Sono tutti Comuni dalle profonde radici storiche ed identitarie, afflitti dagli stessi problemi di sostenibilità delle proprie finanze amministrative, con il personale ridotto all’osso, spesso costretti a tenere in “condominio” le figure del Segretario Comunale e dei Tecnici comunali.
Quale migliore occasione storica di mettere insieme queste energie e fare un Comune unico?
Senza alcuna velleità egemonica da parte di Vallo, mettendo per primo da parte il proprio nome ed adottando magari quello di Gelbison, amato da tutti i Cilentani, i quali hanno sempre visto il Monte Sacro come un luogo iconico e spirituale ed un bastione fisicamente inespugnabile.
La politica spesso rincorre ricette suggestive ed astratte, dettate dalle mode del momento, come il costruire parchi giochi e scuole nuove in posti dove nascono solo due o tre bambini all’anno, senza porsi il problema di agevolare gli investimenti produttivi e di attrarre nuovi residenti, ignorando le agevolazioni fiscali e finanziarie che un progetto di fusione potrebbe portare alla collettività.

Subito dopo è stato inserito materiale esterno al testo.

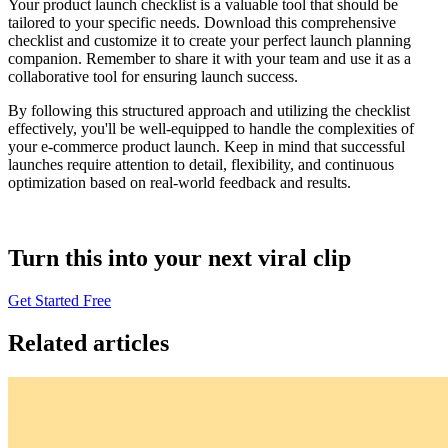
Your product launch checklist is a valuable tool that should be
tailored to your specific needs. Download this comprehensive
checklist and customize it to create your perfect launch planning
companion. Remember to share it with your team and use it as a
collaborative tool for ensuring launch success.
By following this structured approach and utilizing the checklist
effectively, you'll be well-equipped to handle the complexities of
your e-commerce product launch. Keep in mind that successful
launches require attention to detail, flexibility, and continuous
optimization based on real-world feedback and results.
Turn this into your next viral clip
Get Started Free
Related articles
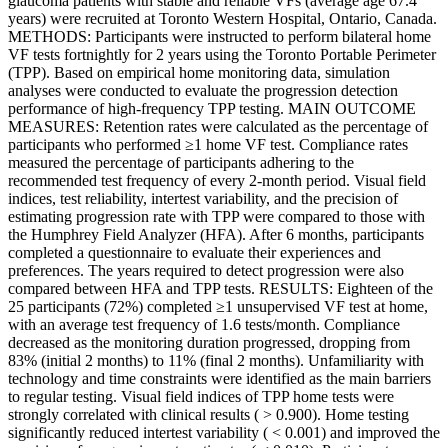
glaucoma patients with stable and reliable VFs (average age 67.4
years) were recruited at Toronto Western Hospital, Ontario, Canada.
METHODS: Participants were instructed to perform bilateral home
VF tests fortnightly for 2 years using the Toronto Portable Perimeter
(TPP). Based on empirical home monitoring data, simulation
analyses were conducted to evaluate the progression detection
performance of high-frequency TPP testing. MAIN OUTCOME
MEASURES: Retention rates were calculated as the percentage of
participants who performed ≥1 home VF test. Compliance rates
measured the percentage of participants adhering to the
recommended test frequency of every 2-month period. Visual field
indices, test reliability, intertest variability, and the precision of
estimating progression rate with TPP were compared to those with
the Humphrey Field Analyzer (HFA). After 6 months, participants
completed a questionnaire to evaluate their experiences and
preferences. The years required to detect progression were also
compared between HFA and TPP tests. RESULTS: Eighteen of the
25 participants (72%) completed ≥1 unsupervised VF test at home,
with an average test frequency of 1.6 tests/month. Compliance
decreased as the monitoring duration progressed, dropping from
83% (initial 2 months) to 11% (final 2 months). Unfamiliarity with
technology and time constraints were identified as the main barriers
to regular testing. Visual field indices of TPP home tests were
strongly correlated with clinical results ( > 0.900). Home testing
significantly reduced intertest variability ( < 0.001) and improved the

Peggio ancora, inseguendo gli slogan di una stanca convegnistica, spesso solo autocelebrativa, utile a produrre vacui “pour parler”.
Bisogna ripartire da azioni concrete e da iniziative non più differibili, con l’unica possibilità di costruire un corpo demografico e geografico intorno ad una straordinaria concentrazione di funzioni, costituendo un primo nucleo di coesione territoriale da estendere progressivamente anche ad altri Comuni, fino a costituire quella che un tempo fu definita la “Città Territorio”.

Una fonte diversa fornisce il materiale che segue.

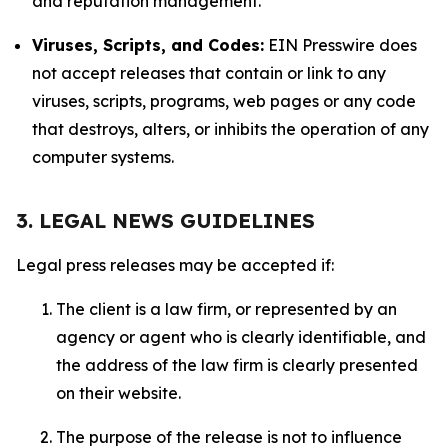
and reputation management.
Viruses, Scripts, and Codes:
EIN Presswire does
not accept releases that contain or link to any
viruses, scripts, programs, web pages or any code
that destroys, alters, or inhibits the operation of any
computer systems.
3. LEGAL NEWS GUIDELINES
Legal press releases may be accepted if:
The client is a law firm, or represented by an
agency or agent who is clearly identifiable, and
the address of the law firm is clearly presented
on their website.
The purpose of the release is not to influence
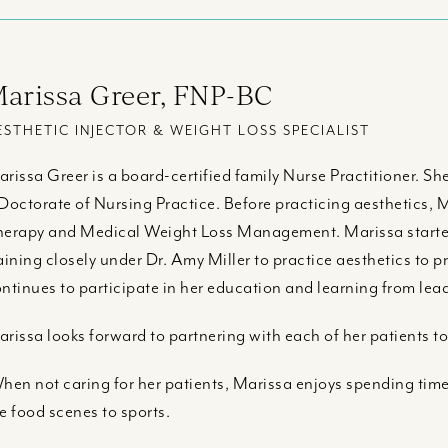
arissa Greer, FNP-BC
ESTHETIC INJECTOR & WEIGHT LOSS SPECIALIST
rissa Greer is a board-certified family Nurse Practitioner. S
Doctorate of Nursing Practice. Before practicing aesthetics
erapy and Medical Weight Loss Management. Marissa started 
aining closely under Dr. Amy Miller to practice aesthetics to p
ntinues to participate in her education and learning from leade
rissa looks forward to partnering with each of her patients to
en not caring for her patients, Marissa enjoys spending time 
e food scenes to sports.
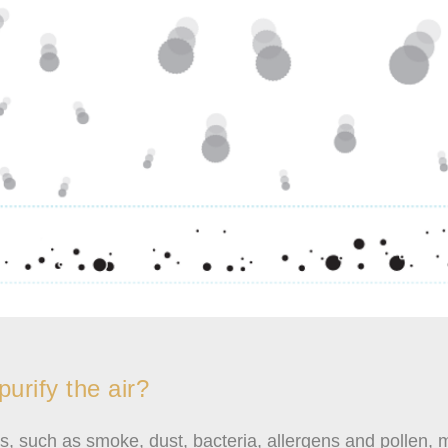
urify the air?
les, such as smoke, dust, bacteria, allergens and pollen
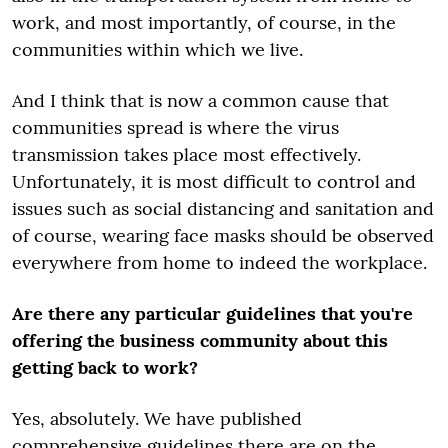
work, and most importantly, of course, in the
communities within which we live.
And I think that is now a common cause that
communities spread is where the virus
transmission takes place most effectively.
Unfortunately, it is most difficult to control and
issues such as social distancing and sanitation and
of course, wearing face masks should be observed
everywhere from home to indeed the workplace.
Are there any particular guidelines that you're
offering the business community about this
getting back to work?
Yes, absolutely. We have published
comprehensive guidelines there are on the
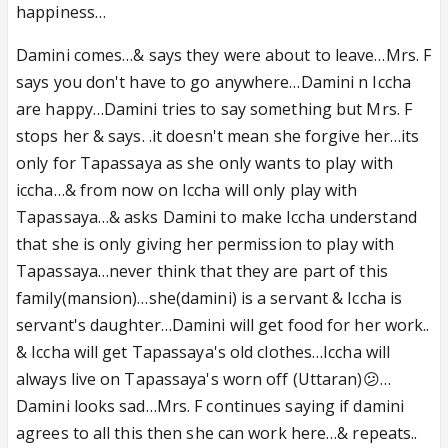
happiness…
Damini comes…& says they were about to leave…Mrs. F
says you don't have to go anywhere…Damini n Iccha
are happy…Damini tries to say something but Mrs. F
stops her & says. .it doesn't mean she forgive her…its
only for Tapassaya as she only wants to play with
iccha…& from now on Iccha will only play with
Tapassaya…& asks Damini to make Iccha understand
that she is only giving her permission to play with
Tapassaya…never think that they are part of this
family(mansion)…she(damini) is a servant & Iccha is
servant's daughter…Damini will get food for her work..
& Iccha will get Tapassaya's old clothes…Iccha will
always live on Tapassaya's worn off (Uttaran)😕…
Damini looks sad…Mrs. F continues saying if damini
agrees to all this then she can work here…& repeats..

Vallo oggi vive di un contesto istituzionale importante, ma che ha bisogno di una “governance” più grande, più forte e più ambiziosa che, solo grazie agli apporti di una nuova cittadinanza, può allargare gli orizzonti di una cornice municipale troppo piccola e quindi inadeguata ad affrontare le sfide del futuro.
Ci vuole solo il coraggio delle proprie azioni, parlando il linguaggio della verità alle popolazioni, mettendo da parte i vecchi tabù campanilistici dal vago sapore tribale, dettati da un anacronistico mantenimento dello “status quo”, che non hanno prodotto nulla di buono, se non creare le condizioni di un declino inesorabile.